BEGIN Source material

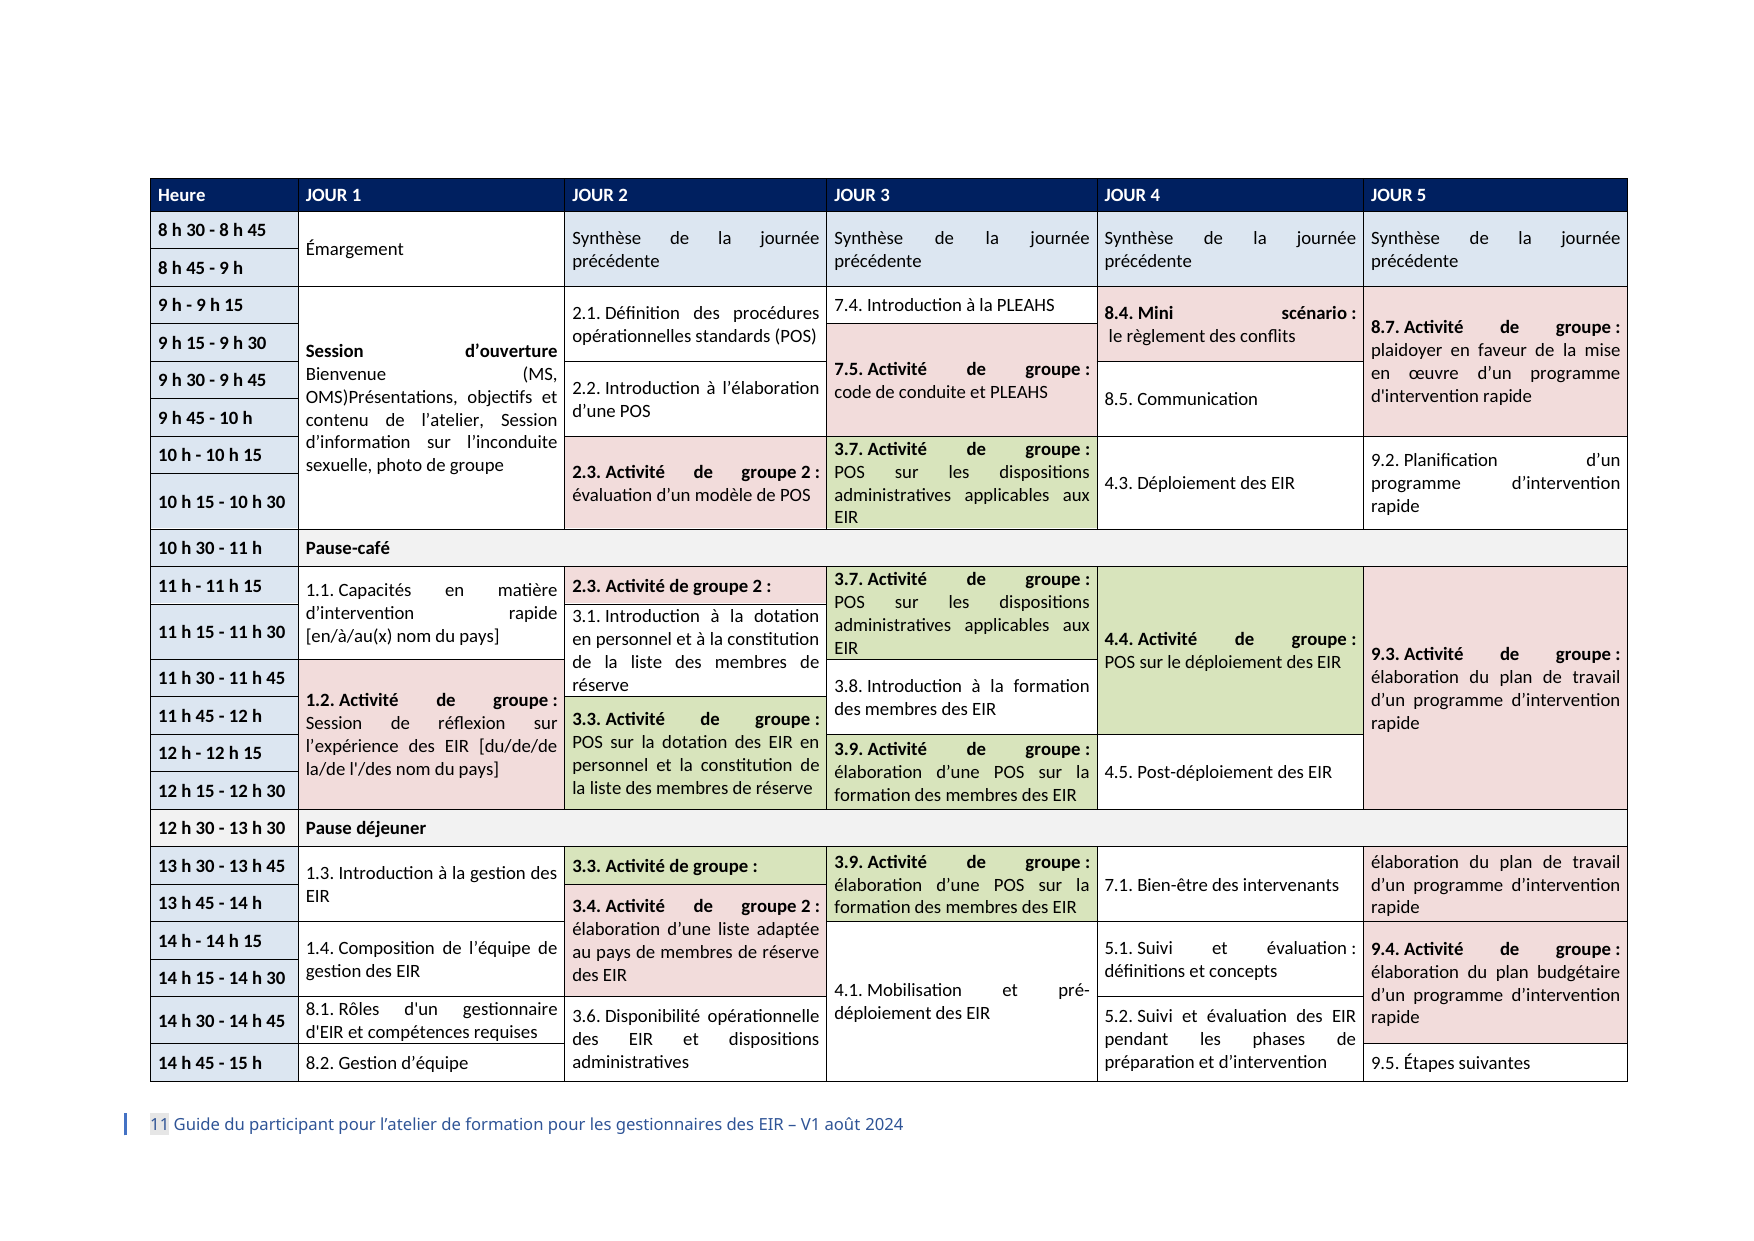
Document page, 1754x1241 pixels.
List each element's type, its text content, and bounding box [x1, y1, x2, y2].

table_cell 3.3. Activité de groupe : [565, 847, 826, 884]
table_cell Synthèse de la journée précédente [565, 212, 826, 286]
table_cell 10 h 30 - 11 h [151, 530, 298, 566]
table_header Heure [151, 179, 298, 211]
table_header JOUR 3 [827, 179, 1097, 211]
table_cell 3.7. Activité de groupe : POS sur les dispositions administratives applicables aux EIR [827, 437, 1097, 528]
table_cell 2.3. Activité de groupe 2 : [565, 567, 826, 603]
table_cell 5.2. Suivi et évaluation des EIR pendant les phases de préparation et d’intervention [1098, 997, 1363, 1081]
table_cell 2.2. Introduction à l’élaboration d’une POS [565, 362, 826, 436]
table_cell élaboration du plan de travail d’un programme d’intervention rapide [1364, 847, 1627, 921]
table_cell 5.1. Suivi et évaluation : définitions et concepts [1098, 922, 1363, 996]
table_cell 8.7. Activité de groupe : plaidoyer en faveur de ​la mise en œuvre d’un programme d'intervention rapide [1364, 287, 1627, 436]
table_cell 1.2. Activité de groupe : Session de réflexion sur l’expérience des EIR [du/de/de la/de l'/des nom du pays] [299, 660, 564, 809]
table_cell 8.1. Rôles d'un gestionnaire d'EIR et compétences requises [299, 997, 564, 1043]
table_cell 7.1. Bien-être des intervenants [1098, 847, 1363, 921]
table_cell 4.5. Post-déploiement des EIR [1098, 735, 1363, 809]
table_cell 4.4. Activité de groupe : POS sur le déploiement des EIR [1098, 567, 1363, 734]
table_cell 12 h - 12 h 15 [151, 735, 298, 771]
table_cell 13 h 30 - 13 h 45 [151, 847, 298, 884]
table_cell 9.2. Planification d’un programme d’intervention rapide [1364, 437, 1627, 528]
table_cell 9 h 45 - 10 h [151, 399, 298, 436]
table_cell 14 h 15 - 14 h 30 [151, 960, 298, 996]
table_cell 1.3. Introduction à la gestion des EIR [299, 847, 564, 921]
table_cell 12 h 15 - 12 h 30 [151, 772, 298, 809]
table_cell 2.3. Activité de groupe 2 : évaluation d’un modèle de POS [565, 437, 826, 528]
table_cell 2.1. Définition des procédures opérationnelles standards (POS) [565, 287, 826, 361]
table_cell 10 h 15 - 10 h 30 [151, 474, 298, 528]
table_cell 8 h 45 - 9 h [151, 249, 298, 286]
table_cell 14 h 30 - 14 h 45 [151, 997, 298, 1043]
table_cell Pause déjeuner [299, 810, 1627, 846]
table_cell 12 h 30 - 13 h 30 [151, 810, 298, 846]
table_cell 3.7. Activité de groupe : POS sur les dispositions administratives applicables aux EIR [827, 567, 1097, 659]
table_cell 14 h 45 - 15 h [151, 1044, 298, 1081]
table_header JOUR 2 [565, 179, 826, 211]
table_cell 11 h 30 - 11 h 45 [151, 660, 298, 696]
table_cell 3.1. Introduction à la dotation en personnel et à la constitution de la liste des membres de réserve [565, 605, 826, 696]
table_cell 9 h 15 - 9 h 30 [151, 324, 298, 361]
table_cell 8.2. Gestion d’équipe [299, 1044, 564, 1081]
table_cell Synthèse de la journée précédente [1098, 212, 1363, 286]
table_header JOUR 5 [1364, 179, 1627, 211]
table_cell 4.3. Déploiement des EIR [1098, 437, 1363, 528]
table_cell 3.3. Activité de groupe : POS sur la dotation des EIR en personnel et la constitution de la liste des membres de réserve [565, 697, 826, 809]
table_cell 9 h 30 - 9 h 45 [151, 362, 298, 398]
table_cell 7.5. Activité de groupe : code de conduite et PLEAHS [827, 324, 1097, 436]
table_cell Session d’ouverture Bienvenue (MS, OMS)Présentations, objectifs et contenu de l’atelier, Session d’information sur l’inconduite sexuelle, photo de groupe [299, 287, 564, 528]
table_cell 13 h 45 - 14 h [151, 885, 298, 921]
table_cell Émargement [299, 212, 564, 286]
table_header JOUR 4 [1098, 179, 1363, 211]
table_cell 8.5. Communication [1098, 362, 1363, 436]
table_cell 9 h - 9 h 15 [151, 287, 298, 323]
table_cell 8 h 30 - 8 h 45 [151, 212, 298, 248]
table_cell 1.4. Composition de l’équipe de gestion des EIR [299, 922, 564, 996]
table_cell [1364, 1044, 1627, 1081]
table_cell Synthèse de la journée précédente [827, 212, 1097, 286]
table_cell 3.8. Introduction à la formation des membres des EIR [827, 660, 1097, 734]
table_cell 4.1. Mobilisation et pré-déploiement des EIR [827, 922, 1097, 1081]
table_cell 9.4. Activité de groupe : élaboration du plan budgétaire d’un programme d’intervention rapide [1364, 922, 1627, 1043]
table_cell 3.6. Disponibilité opérationnelle des EIR et dispositions administratives [565, 997, 826, 1081]
table_cell 11 h - 11 h 15 [151, 567, 298, 603]
table_cell 7.4. Introduction à la PLEAHS [827, 287, 1097, 323]
table_cell 9.3. Activité de groupe : élaboration du plan de travail d’un programme d’intervention rapide [1364, 567, 1627, 809]
table_cell 3.4. Activité de groupe 2 : élaboration d’une liste adaptée au pays de membres de réserve des EIR [565, 885, 826, 996]
table_cell 11 h 15 - 11 h 30 [151, 605, 298, 659]
table_cell 3.9. Activité de groupe : élaboration d’une POS sur la formation des membres des EIR [827, 847, 1097, 921]
table_cell 11 h 45 - 12 h [151, 697, 298, 734]
table_cell 1.1. Capacités en matière d’intervention rapide [en/à/au(x) nom du pays] [299, 567, 564, 659]
table_cell Pause-café [299, 530, 1627, 566]
table_cell 3.9. Activité de groupe : élaboration d’une POS sur la formation des membres des EIR [827, 735, 1097, 809]
table_cell 8.4. Mini scénario : le règlement des conflits [1098, 287, 1363, 361]
table_cell 14 h - 14 h 15 [151, 922, 298, 959]
table_cell Synthèse de la journée précédente [1364, 212, 1627, 286]
table_cell 10 h - 10 h 15 [151, 437, 298, 473]
table_header JOUR 1 [299, 179, 564, 211]
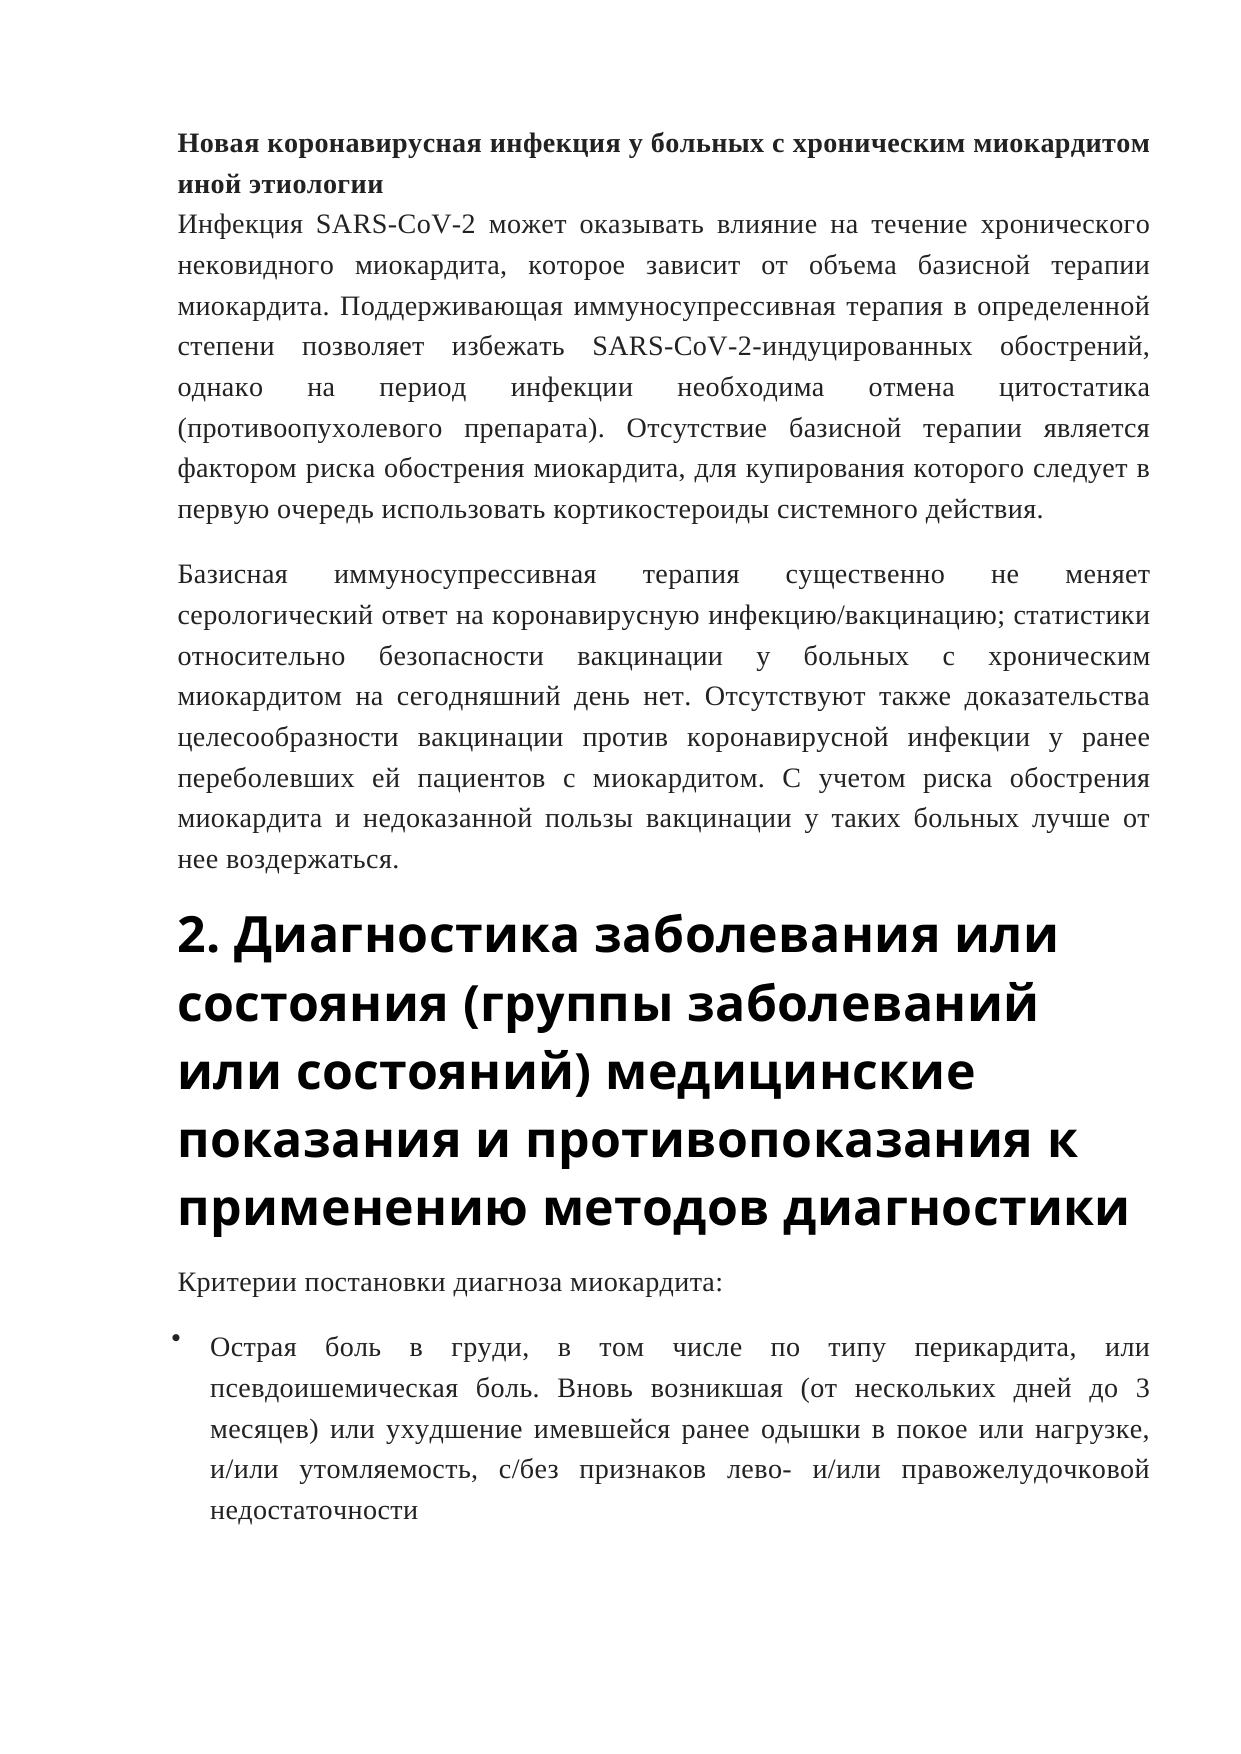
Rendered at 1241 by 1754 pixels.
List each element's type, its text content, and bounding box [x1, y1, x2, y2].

text Новая коронавирусная инфекция у больных с хроническим миокардитом иной этиологии [177, 118, 1152, 199]
text Базисная иммуносупрессивная терапия существенно не меняет серологический ответ на коронавирусную инфекцию/вакцинацию; статистики относительно безопасности вакцинации у больных с хроническим миокардитом на сегодняшний день нет. Отсутствуют также доказательства целесообразности вакцинации против коронавирусной инфекции у ранее переболевших ей пациентов с миокардитом. С учетом риска обострения миокардита и недоказанной пользы вакцинации у таких больных лучше от нее воздержаться. [177, 549, 1152, 874]
text Критерии постановки диагноза миокардита: [177, 1257, 1152, 1297]
list Острая боль в груди, в том числе по типу перикардита, или псевдоишемическая боль. Вновь возникшая (от нескольких дней до 3 месяцев) или ухудшение имевшейся ранее одышки в покое или нагрузке, и/или утомляемость, с/без признаков лево- и/или правожелудочковой недостаточности [172, 1322, 1152, 1525]
text Инфекция SARS-CoV-2 может оказывать влияние на течение хронического нековидного миокардита, которое зависит от объема базисной терапии миокардита. Поддерживающая иммуносупрессивная терапия в определенной степени позволяет избежать SARS-CoV-2-индуцированных обострений, однако на период инфекции необходима отмена цитостатика (противоопухолевого препарата). Отсутствие базисной терапии является фактором риска обострения миокардита, для купирования которого следует в первую очередь использовать кортикостероиды системного действия. [177, 199, 1152, 524]
text 2. Диагностика заболевания или состояния (группы заболеваний или состояний) медицинские показания и противопоказания к применению методов диагностики [177, 899, 1152, 1240]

END Source material

Task requirements:
Read through the entries and copy each line in which "journée" appears.

Exercise answer:
table_cell Synthèse de la journée précédente [565, 212, 826, 286]
table_cell Synthèse de la journée précédente [1098, 212, 1363, 286]
table_cell Synthèse de la journée précédente [827, 212, 1097, 286]
table_cell Synthèse de la journée précédente [1364, 212, 1627, 286]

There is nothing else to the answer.